D-statistic versus FDR relationship at putative TREs, across the time-series (IGB view). Examples of enrichment fragments are observed within and upstream of the second intron of the HIC gene (pink). The upstream fragment is possibly un-annotated (UA), in so far as no RefSeq annotation is available. The top four tracks represent the HisH4 p-value graphs at 0 (red), 2 (light-blue), 8 (dark-blue) and 32 (green) hours, scaled appropriately for comparison; the subsequent tracks represent the d-statistic (top) and FDR (bottom) pair for the 0–2 (red), 2–8 (cyan) and 8–32 (blue) hour time intervals. The horizontal lines associated with the FDR data refer to the 5 percent threshold in each case.

Figure 6

Example: For HisH4 a certain percentage of loci manifest up-regulation, while others manifest down-regulation and yet others exhibit no differential change.
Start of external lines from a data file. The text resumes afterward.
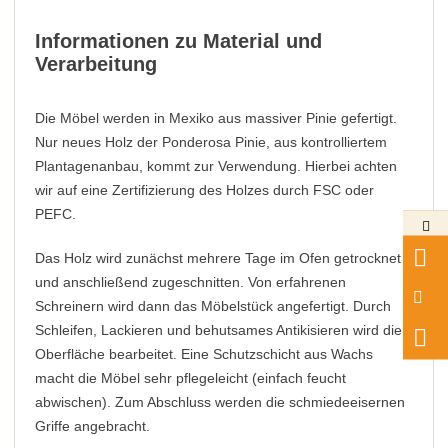
Informationen zu Material und
Verarbeitung
Die Möbel werden in Mexiko aus massiver Pinie gefertigt.
Nur neues Holz der Ponderosa Pinie, aus kontrolliertem
Plantagenanbau, kommt zur Verwendung. Hierbei achten
wir auf eine Zertifizierung des Holzes durch FSC oder
PEFC.
Das Holz wird zunächst mehrere Tage im Ofen getrocknet
und anschließend zugeschnitten. Von erfahrenen
Schreinern wird dann das Möbelstück angefertigt. Durch
Schleifen, Lackieren und behutsames Antikisieren wird die
Oberfläche bearbeitet. Eine Schutzschicht aus Wachs
macht die Möbel sehr pflegeleicht (einfach feucht
abwischen). Zum Abschluss werden die schmiedeeisernen
Griffe angebracht.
The time intervals 0–2 hr, 2–8 hr and 8–32 hr are shown in black, blue and red respectively.

Figure 7

A representative density profile of the d-statistic for change in H3K27T histone modification between 0 and 2 hours of retinoic acid treatment for the ENCODE region on chromosome 1. The curves of different colors illustrate differential change for the H3K27T modification in exonic (green), intronic (black) and intergenic (blue) regions. The shift into the negative territory for the d-statistic for all classes of regions suggest is a consistent downward trend for this modification between 0 and 2 hours.